By 2040, a quarter of Pennsylvanians will be 65 or older, presenting an imminent and unique challenge for nursing homes.
"All the levels of care all the way up to nursing home care are definitely probably are going to have to expand in order to keep up with what's the need is going to be," said Mary Kay McMahon, president and CEO of Fellowship Community in Whitehall Township.
A new report from Auditor General Eugene DePasquale finds that there is a serious workforce shortage in geriatric care.

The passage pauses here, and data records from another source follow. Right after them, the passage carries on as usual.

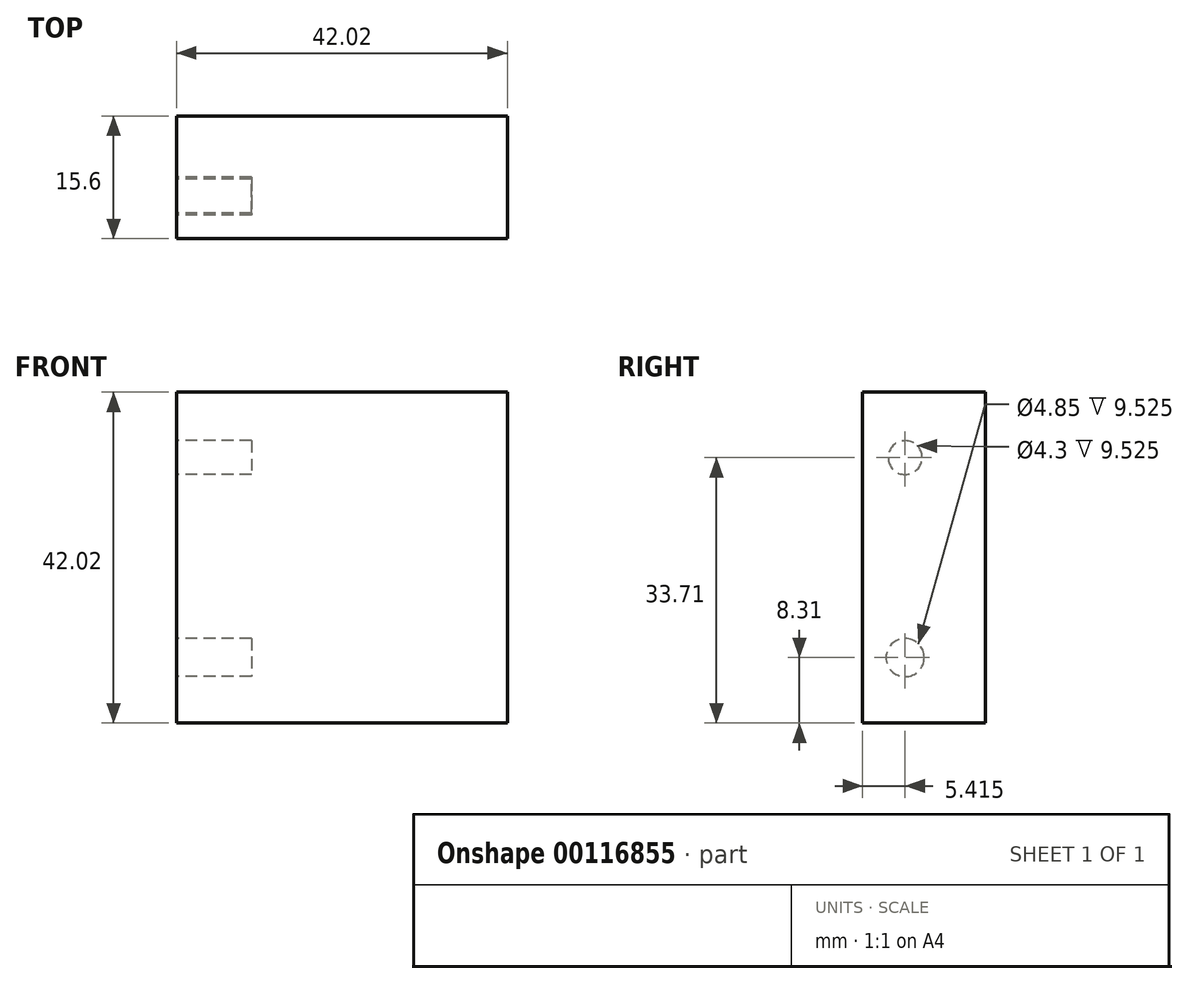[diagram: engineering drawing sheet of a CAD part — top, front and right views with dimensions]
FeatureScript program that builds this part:
annotation { "Feature Type Name" : "Feature", "Feature Type Description" : "" }
export const myFeature = defineFeature(function(context is Context, id is Id, definition is map)
    precondition{}
    {
        {
            var Q0;
            Q0=qCreatedBy(makeId("Front.planeOp"),FACE);
            var sketch = newSketch(context, id + "F0", { "sketchPlane" : qUnion([Q0])});
            skLineSegment(sketch, "E0.bottom", {"start": v(21, 21) * mm, "end": v(-21, 21) * mm});
            skLineSegment(sketch, "E0.top", {"start": v(21, -21) * mm, "end": v(-21, -21) * mm});
            skLineSegment(sketch, "E0.left", {"start": v(21, 21) * mm, "end": v(21, -21) * mm});
            skLineSegment(sketch, "E0.right", {"start": v(-21, 21) * mm, "end": v(-21, -21) * mm});
            skPoint(sketch, "E0.middle", {"position": v(0, 0) * mm});
            skSolve(sketch);
        }
        {
            var Q0;
            Q0=makeQuery(id+"F0.imprint","IMPRINT",FACE,{"disambiguationData":[TD([[makeQuery(id+"F0.imprint","IMPRINT",EDGE,{"derivedFrom":sQuery(id+"F0.wireOp",EDGE,"E0.bottom")}),1.0]])]});
            extrude(context, id + "F1", {"entities" : qUnion([Q0]), "depth" : 15.6 * mm});
        }
        {
            var Q0;
            Q0=makeQuery(id+"F1.opExtrude","SWEPT_FACE",FACE,{"disambiguationData":[OSD([sQuery(id+"F0.wireOp",EDGE,"E0.right")])]});
            var sketch = newSketch(context, id + "F2", { "sketchPlane" : qUnion([Q0])});
            skCircle(sketch, "E1", {"center": v(10.19, 12.7) * mm, "radius": 2.15 * mm});
            skCircle(sketch, "E2", {"center": v(10.19, -12.7) * mm, "radius": 2.43 * mm});
            skSolve(sketch);
        }
        {
            var Q0;
            Q0=makeQuery(id+"F2.imprint","IMPRINT",FACE,{"disambiguationData":[TD([[makeQuery(id+"F2.imprint","IMPRINT",EDGE,{"derivedFrom":sQuery(id+"F2.wireOp",EDGE,"E1")}),1.0]])]});
            var Q1;
            Q1=makeQuery(id+"F2.imprint","IMPRINT",FACE,{"disambiguationData":[TD([[makeQuery(id+"F2.imprint","IMPRINT",EDGE,{"derivedFrom":sQuery(id+"F2.wireOp",EDGE,"E2")}),1.0]])]});
            extrude(context, id + "F3", {"entities" : qUnion([Q0, Q1]), "operationType" : NewBodyOperationType.REMOVE, "oppositeDirection" : true, "depth" : 9.52 * mm});
        }
    });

The main challenge is wages, which are hard to increase when the state has limited Medicaid and Medicare reimbursements.
In a statement to 69 News, state Rep. Mike Schlossberg agreed funding should increase.
"We have to attract more workers to this field to provide for patient care," he said.
"There is definitely a correlation between staffing and quality," McMahon said.
State Sen. Mario Scavello agrees, but takes a slightly different approach.
"Absolutely more funding should go into nursing to care, but I would like to see more of those dollars going towards at-home care," he said.
Regardless of how it's done, it will have to be done.
"It costs a lot of money to provide this level of care," McMahon said.